At Mount Vernon, Bush continued the analogy by drawing his favorite comparison with former presidents: the notion that their difficult wars are now treated kindly by the history books. "With the advantage of hindsight, it is easy to take George Washington's successes for granted and to assume that all those events were destined to unfold as they did," he said. "Well, the truth is far different. America's path to freedom was long and it was hard. And the outcome was really never certain."

This just happens to be the same conclusion President Bush has drawn about at least two other war presidents that he has compared himself to: Lincoln and Truman. Lincoln remains his favorite predecessor, the only one to have two portraits hanging on the wall of the Oval Office. More recently, he and his aides have drawn comparisons with Truman, bogged down in the Korean war and laying the groundwork for the Cold War that would last a generation.

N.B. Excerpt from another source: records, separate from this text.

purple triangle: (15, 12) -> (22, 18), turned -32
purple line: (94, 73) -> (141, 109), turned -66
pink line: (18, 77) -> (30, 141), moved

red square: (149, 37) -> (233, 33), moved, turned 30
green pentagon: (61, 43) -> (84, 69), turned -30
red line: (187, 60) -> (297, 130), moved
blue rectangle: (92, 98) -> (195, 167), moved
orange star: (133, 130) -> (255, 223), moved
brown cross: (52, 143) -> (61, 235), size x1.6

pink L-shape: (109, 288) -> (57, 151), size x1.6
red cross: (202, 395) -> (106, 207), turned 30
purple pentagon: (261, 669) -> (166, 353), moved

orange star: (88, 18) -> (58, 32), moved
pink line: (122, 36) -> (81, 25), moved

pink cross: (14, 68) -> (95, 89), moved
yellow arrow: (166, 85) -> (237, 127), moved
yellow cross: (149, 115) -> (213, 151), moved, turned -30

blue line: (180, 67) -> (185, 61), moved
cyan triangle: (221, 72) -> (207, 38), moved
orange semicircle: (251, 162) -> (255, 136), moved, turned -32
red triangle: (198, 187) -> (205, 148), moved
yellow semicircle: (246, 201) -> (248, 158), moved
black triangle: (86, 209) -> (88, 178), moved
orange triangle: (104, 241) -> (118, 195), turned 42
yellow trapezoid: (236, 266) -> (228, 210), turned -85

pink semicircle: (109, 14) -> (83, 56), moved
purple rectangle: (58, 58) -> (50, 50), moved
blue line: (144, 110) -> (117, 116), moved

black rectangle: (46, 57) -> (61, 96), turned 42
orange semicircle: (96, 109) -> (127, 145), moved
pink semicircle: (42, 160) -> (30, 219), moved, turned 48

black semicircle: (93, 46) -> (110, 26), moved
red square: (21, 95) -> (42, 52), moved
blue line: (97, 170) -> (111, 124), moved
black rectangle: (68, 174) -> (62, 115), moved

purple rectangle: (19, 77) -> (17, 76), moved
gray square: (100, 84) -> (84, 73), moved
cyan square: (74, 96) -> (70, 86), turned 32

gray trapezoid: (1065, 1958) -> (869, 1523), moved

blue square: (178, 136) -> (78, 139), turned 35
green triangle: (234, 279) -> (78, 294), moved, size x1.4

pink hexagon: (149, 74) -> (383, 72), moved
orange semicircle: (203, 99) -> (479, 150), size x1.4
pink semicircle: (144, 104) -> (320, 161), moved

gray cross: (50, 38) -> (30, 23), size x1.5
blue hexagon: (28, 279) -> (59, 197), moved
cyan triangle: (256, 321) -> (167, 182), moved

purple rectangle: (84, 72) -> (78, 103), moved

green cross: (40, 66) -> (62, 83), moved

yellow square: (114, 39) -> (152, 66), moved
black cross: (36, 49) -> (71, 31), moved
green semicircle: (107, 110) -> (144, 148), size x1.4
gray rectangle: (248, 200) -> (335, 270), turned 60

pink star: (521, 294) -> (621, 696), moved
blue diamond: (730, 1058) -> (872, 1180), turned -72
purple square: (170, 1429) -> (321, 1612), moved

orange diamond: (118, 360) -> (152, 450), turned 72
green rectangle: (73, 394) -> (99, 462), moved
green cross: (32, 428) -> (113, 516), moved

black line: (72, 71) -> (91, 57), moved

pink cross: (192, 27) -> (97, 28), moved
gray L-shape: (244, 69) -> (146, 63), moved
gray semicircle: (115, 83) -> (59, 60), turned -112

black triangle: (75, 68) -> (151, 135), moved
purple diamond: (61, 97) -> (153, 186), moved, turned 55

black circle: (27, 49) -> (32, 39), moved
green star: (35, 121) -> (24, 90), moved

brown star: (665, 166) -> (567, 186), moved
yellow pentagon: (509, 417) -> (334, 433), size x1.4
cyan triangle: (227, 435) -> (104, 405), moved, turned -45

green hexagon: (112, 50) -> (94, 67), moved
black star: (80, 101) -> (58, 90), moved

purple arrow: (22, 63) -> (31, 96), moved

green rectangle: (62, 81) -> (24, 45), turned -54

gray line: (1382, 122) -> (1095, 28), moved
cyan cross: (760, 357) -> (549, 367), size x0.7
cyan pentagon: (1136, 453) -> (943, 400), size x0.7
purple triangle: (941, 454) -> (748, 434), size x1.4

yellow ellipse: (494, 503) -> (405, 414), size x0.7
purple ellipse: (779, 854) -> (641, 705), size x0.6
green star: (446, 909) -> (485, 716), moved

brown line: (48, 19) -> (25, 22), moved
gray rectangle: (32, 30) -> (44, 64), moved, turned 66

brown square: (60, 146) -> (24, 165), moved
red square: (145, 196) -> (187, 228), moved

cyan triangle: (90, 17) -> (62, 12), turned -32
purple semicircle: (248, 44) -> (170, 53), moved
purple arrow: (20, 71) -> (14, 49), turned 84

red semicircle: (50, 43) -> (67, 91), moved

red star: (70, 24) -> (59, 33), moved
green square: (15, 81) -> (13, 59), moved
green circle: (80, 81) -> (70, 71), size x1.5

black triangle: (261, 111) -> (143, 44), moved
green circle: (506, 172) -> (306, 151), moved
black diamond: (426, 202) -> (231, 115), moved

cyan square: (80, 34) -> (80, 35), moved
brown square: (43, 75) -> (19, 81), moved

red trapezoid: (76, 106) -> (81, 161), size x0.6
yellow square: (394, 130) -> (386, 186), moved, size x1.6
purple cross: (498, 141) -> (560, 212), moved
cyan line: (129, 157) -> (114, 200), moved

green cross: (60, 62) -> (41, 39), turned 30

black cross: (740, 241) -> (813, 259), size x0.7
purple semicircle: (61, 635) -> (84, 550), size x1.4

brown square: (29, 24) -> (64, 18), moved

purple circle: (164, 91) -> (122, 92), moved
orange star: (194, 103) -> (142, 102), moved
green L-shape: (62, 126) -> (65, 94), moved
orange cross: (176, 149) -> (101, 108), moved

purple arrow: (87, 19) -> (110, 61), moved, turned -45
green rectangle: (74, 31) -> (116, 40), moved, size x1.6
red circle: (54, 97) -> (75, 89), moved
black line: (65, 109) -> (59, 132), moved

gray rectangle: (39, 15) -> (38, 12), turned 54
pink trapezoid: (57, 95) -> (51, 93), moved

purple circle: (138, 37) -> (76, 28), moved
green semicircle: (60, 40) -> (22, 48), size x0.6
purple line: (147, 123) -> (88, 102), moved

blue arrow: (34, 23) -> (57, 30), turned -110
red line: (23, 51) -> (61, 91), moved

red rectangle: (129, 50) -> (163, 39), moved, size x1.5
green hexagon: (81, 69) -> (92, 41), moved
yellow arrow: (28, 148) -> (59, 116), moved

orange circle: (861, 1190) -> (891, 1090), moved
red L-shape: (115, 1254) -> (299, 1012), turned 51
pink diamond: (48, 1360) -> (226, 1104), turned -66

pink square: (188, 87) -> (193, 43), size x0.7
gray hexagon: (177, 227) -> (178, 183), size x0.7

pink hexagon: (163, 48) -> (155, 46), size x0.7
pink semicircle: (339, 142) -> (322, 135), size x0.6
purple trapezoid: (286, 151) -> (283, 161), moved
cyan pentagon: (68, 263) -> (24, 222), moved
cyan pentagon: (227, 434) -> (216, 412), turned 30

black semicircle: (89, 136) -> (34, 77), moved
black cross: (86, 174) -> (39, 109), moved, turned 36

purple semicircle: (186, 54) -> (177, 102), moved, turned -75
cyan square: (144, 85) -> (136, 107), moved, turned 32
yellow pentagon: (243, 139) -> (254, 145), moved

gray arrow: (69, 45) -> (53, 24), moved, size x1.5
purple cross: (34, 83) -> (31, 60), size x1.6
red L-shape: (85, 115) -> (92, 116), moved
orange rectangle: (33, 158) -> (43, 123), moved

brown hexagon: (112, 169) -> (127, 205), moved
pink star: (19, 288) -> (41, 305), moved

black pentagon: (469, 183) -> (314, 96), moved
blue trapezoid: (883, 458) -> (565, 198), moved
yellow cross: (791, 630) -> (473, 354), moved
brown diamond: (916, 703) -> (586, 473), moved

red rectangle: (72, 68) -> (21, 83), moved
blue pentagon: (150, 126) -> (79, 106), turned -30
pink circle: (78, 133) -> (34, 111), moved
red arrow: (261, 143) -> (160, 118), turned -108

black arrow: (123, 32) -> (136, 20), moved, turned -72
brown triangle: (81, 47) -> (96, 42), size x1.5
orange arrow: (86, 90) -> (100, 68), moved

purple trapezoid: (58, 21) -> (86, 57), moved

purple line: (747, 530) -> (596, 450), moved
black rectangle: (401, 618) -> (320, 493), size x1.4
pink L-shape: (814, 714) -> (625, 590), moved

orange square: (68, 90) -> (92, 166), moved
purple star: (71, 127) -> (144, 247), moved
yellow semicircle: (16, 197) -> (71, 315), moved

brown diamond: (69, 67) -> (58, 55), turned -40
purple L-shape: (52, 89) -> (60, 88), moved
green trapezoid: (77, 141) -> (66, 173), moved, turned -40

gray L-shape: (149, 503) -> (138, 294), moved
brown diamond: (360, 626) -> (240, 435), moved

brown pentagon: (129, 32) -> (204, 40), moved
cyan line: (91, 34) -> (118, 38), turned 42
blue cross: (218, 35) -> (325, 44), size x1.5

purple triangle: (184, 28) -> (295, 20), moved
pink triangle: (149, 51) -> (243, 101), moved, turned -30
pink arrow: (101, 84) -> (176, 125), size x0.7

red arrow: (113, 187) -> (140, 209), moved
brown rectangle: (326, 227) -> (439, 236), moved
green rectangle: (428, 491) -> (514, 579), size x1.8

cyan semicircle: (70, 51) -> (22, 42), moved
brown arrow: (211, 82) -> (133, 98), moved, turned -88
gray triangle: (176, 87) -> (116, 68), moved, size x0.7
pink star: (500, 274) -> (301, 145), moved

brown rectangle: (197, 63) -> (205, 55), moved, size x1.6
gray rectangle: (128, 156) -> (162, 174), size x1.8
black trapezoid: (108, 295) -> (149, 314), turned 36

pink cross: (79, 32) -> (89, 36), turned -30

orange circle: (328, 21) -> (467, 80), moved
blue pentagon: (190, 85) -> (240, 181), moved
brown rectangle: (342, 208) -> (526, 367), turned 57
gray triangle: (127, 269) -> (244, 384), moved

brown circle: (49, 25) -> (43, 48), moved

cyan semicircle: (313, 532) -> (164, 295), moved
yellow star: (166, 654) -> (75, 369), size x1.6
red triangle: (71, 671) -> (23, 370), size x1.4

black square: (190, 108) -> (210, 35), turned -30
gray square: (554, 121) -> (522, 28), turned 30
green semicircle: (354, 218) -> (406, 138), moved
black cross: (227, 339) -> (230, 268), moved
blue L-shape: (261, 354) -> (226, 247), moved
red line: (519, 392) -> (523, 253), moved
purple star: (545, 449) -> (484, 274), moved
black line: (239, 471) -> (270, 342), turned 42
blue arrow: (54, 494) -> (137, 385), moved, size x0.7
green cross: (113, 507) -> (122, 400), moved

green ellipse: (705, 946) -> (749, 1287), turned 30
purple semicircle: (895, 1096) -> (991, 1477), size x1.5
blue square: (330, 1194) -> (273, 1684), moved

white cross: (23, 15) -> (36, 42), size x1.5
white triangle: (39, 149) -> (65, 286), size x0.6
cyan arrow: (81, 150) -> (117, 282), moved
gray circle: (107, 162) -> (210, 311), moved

Just in case his audience couldn't figure out the comparison, Bush ended his observations about Washington with an explicit reference to his own war on terror.

"George Washington's long struggle for freedom has also inspired generations of Americans to stand for freedom in their own time," he said. "Today, we're fighting a new war to defend our liberty and our people and our way of life. And as we work to advance the cause of freedom around the world, we remember that the father of our country believed that the freedoms we secured in our revolution were not meant for Americans alone. He once wrote, "My best wishes are irresistibly excited whensoever in any country I see an oppressed nation unfurl the banners of freedom.'"

It might not sound like his own democracy agenda in the Middle East. But to a beleaguered president, mired in sectarian war in Iraq, the notion of irresistible excitement must seem like a distant dream.